YOUR OBJECTIVE
Repeat all the data exactly, and where a record holds a picture, leave that picture out.

MATERIAL PROVIDED
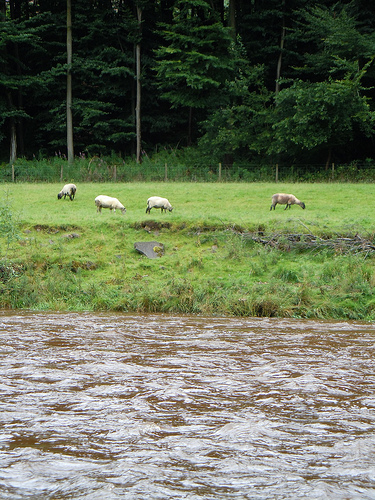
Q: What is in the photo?
A: Sheep.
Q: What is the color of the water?
A: Brown.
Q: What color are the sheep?
A: Beige.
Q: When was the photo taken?
A: Daytime.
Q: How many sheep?
A: Four.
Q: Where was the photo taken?
A: On a farm.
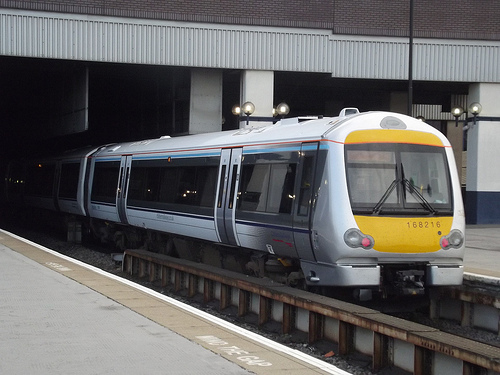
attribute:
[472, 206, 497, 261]
sidewalk — passenger-ready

EXERCISE RESULT
Q: What is in the photo?
A: Sheep.
Q: What is the color of the water?
A: Brown.
Q: What color are the sheep?
A: Beige.
Q: When was the photo taken?
A: Daytime.
Q: How many sheep?
A: Four.
Q: Where was the photo taken?
A: On a farm.
attribute:
[472, 206, 497, 261]
sidewalk — passenger-ready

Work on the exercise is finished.